§ AIM OF THE TASK
Restate the entries below verbatim.

▽

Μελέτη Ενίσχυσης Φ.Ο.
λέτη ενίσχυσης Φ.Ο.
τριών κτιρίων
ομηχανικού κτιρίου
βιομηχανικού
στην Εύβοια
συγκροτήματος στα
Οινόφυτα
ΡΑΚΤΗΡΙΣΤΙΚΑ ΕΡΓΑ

△

§ SOLUTION TO THIS EXERCISE
Μελέτη Ενίσχυσης Φ.Ο.
λέτη ενίσχυσης Φ.Ο.
τριών κτιρίων
ομηχανικού κτιρίου
βιομηχανικού
στην Εύβοια
συγκροτήματος στα
Οινόφυτα
ΡΑΚΤΗΡΙΣΤΙΚΑ ΕΡΓΑ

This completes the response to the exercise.